Source text:
======

Arya's poison kisses

Arya returns with a bunch of purple and green flowers for Ned after exploring their surroundings while travelling through the Neck on the way to King's Landing. It turns out the purple flowers cause an itching skin rash and are called "poison kisses." Following Mycah's advice, she rubs her arms with mud to stop the itching. The scene could simply be forshadowing Arya's arc, that's easy enough to see. She will assist and learn how to prepare poisons from the waif and will employ poison on an assignment. I never really paid much attention to the passage but now the mud which acts as an antidote to the poison kisses appears relevent especially since they are traversing the territory of the so called mud men. An antidote may delay, relieve, prevent or counteract the effects of poison. The crannogmen are proficient in the manufacture and use of poison, the Neck itself an unwholesome deadly environment, but that the mud men are linked to a preventive force capable of counteracting or even curing an allegorical poison is a new thought. 

Purple is linked to the "strangler" poison and to Purple Harbour, the location of Arya's first assassination mission where she uses poison to dispatch her victim. Purple is used on various sigils with the Daynes standing out. We know Ned won the duel with Arthur Dayne with Howland Reed's help or intervention. Was Howland the "mud antidote" that prevented Dayne from symbolically poisoning Ned?

======

Job item:
Answer these questions using the text on Arya's poison kisses.
1. What does Arya rub on her arms to stop the itching, and whose advice is she following?
2. Where does Arya's first assassination mission take place?
3. Whose help or intervention let Ned win the duel with Arthur Dayne?

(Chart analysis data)
======

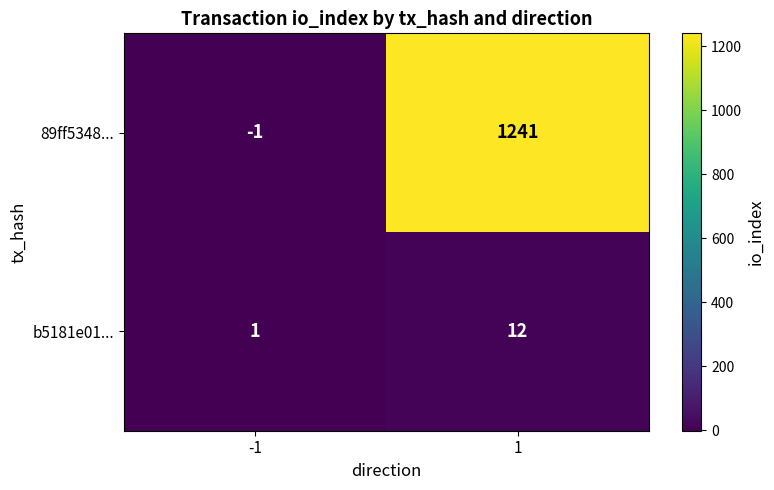

At which category does the chart reach its peak across all series?

1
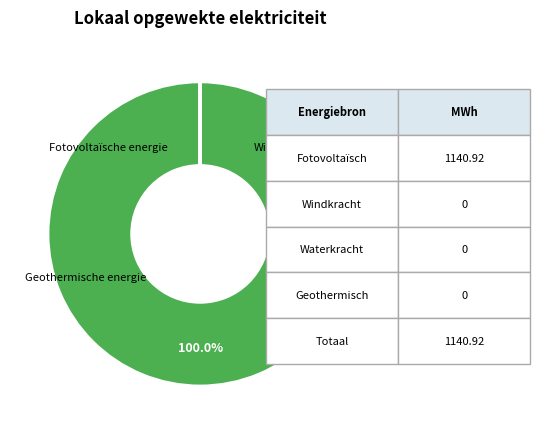

What percentage is NOT represented by Windkracht?

100.0%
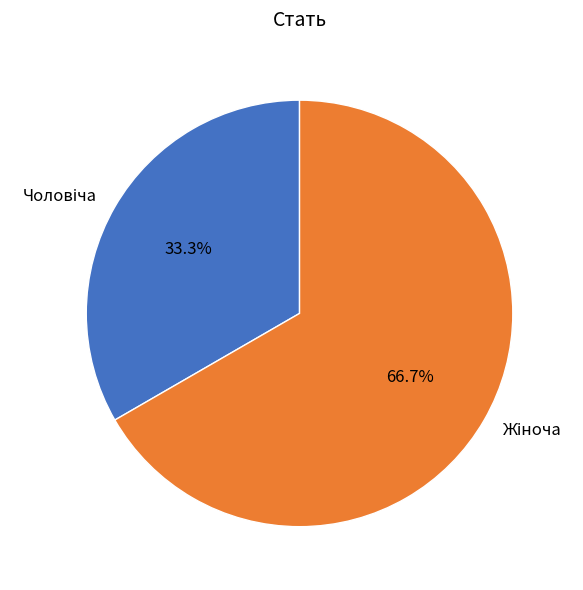

How many slices are in this pie chart?

2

======

Answer section:
1. Mud, following Mycah's advice.
2. Purple Harbour.
3. Howland Reed's.